Perhaps some of you believe you’re not going to those places looking for answers, but for peace and salvation. But isn’t the search for peace really looking for an answer, looking for a solution – away to find that peace? The Buddha said no one can save you except yourself. I am finding this to be more true than ever right now in my life.

I have just recently begun to start investigating the Zen practice. Zen koans are a powerful way that Masters convey the teachings. I find these especially fascinating because they typically defy traditional thinking, and the answer is not immediately clear. They cause me to think, to question, and perhaps most importantly, to drop my attachments to conventional wisdom. I am slowly learning that logic is really a delusion. One that is based on the skhandas, or sense perceptions. These are all mental and physical characteristics that contribute to the development of the self idea. One that is separate from all other life, all other things in nature.

I think that it is this perception (delusion) of separation that cause us to seek answers. There is no real peace in our heart because we feel alone, isolated. And I am coming to the conclusion that all the teachings and teachers in the World cannot eliminate this for any of us. For even as we see them as teachers, we separate ourselves as the student.

Meditation, in any form, is beneficial in so many ways. But awakening is not the result of great practice, it’s the result of letting go. No teacher or student, human or non human, no this or that. Like you, I will only see this once I understand deeply and completely that there is no you or I. This is just one more sense delusion that cause a great deal of suffering. The mind always preceding our dissatisfaction.

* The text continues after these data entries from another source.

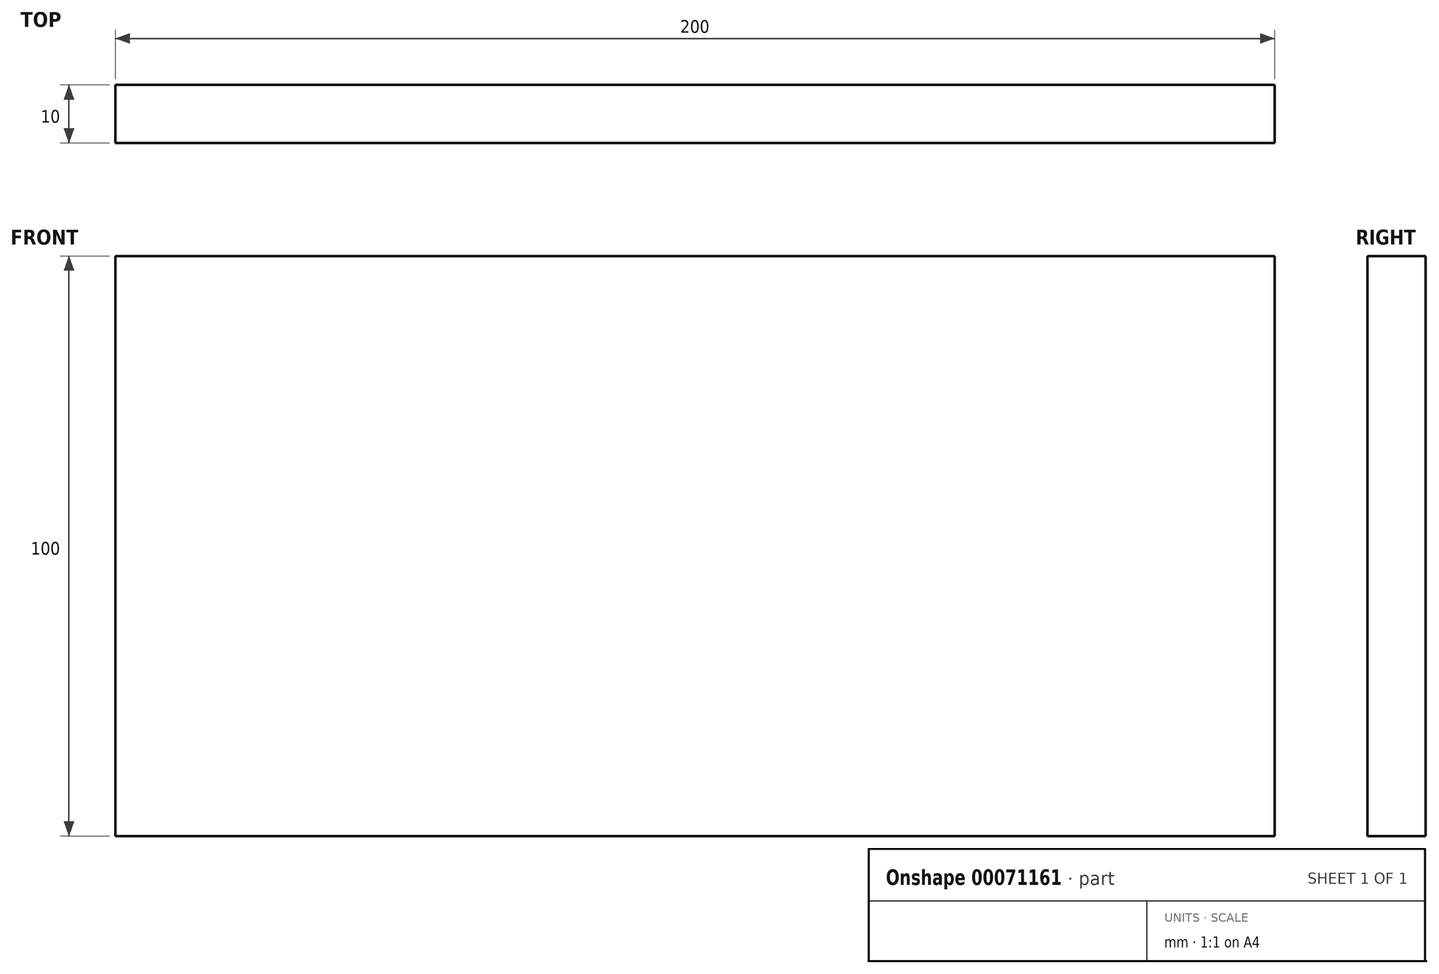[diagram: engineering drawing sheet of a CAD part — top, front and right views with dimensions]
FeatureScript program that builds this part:
annotation { "Feature Type Name" : "Feature", "Feature Type Description" : "" }
export const myFeature = defineFeature(function(context is Context, id is Id, definition is map)
    precondition{}
    {
        {
            var Q0;
            Q0=qCreatedBy(makeId("Front.planeOp"),FACE);
            var sketch = newSketch(context, id + "F0", { "sketchPlane" : qUnion([Q0])});
            skLineSegment(sketch, "E0.bottom", {"start": v(0, 0) * mm, "end": v(-200, 0) * mm});
            skLineSegment(sketch, "E0.top", {"start": v(0, 100) * mm, "end": v(-200, 100) * mm});
            skLineSegment(sketch, "E0.left", {"start": v(0, 0) * mm, "end": v(0, 100) * mm});
            skLineSegment(sketch, "E0.right", {"start": v(-200, 0) * mm, "end": v(-200, 100) * mm});
            skSolve(sketch);
        }
        {
            var Q0;
            Q0 = qSketchRegion(id + "F0", true);
            extrude(context, id + "F1", {"entities" : qUnion([Q0]), "depth" : 10 * mm});
        }
    });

Part of the search for us means being with others of like mind and intention. In Buddhism, this is considered our Noble friendship. And I have seen this to be extremely helpful for my own growth, I am now seeing this as a potentially new-found impediment. Not because Noble friends are bad or a hindrance, but because this can also be a basis for attachment and separation. Separation from other religions, other people, nature, and even other schools of Buddhism. I find that I often let go of one thing, only to find myself clinging to another. Like a monkey, swinging from vine to vine, merely sans banana.

Shy of abandoning all material things and relationships, and becoming a forest monk, I have to open my eyes to some simple truths. And currently I find the truth lies far more in the questions than in the answers.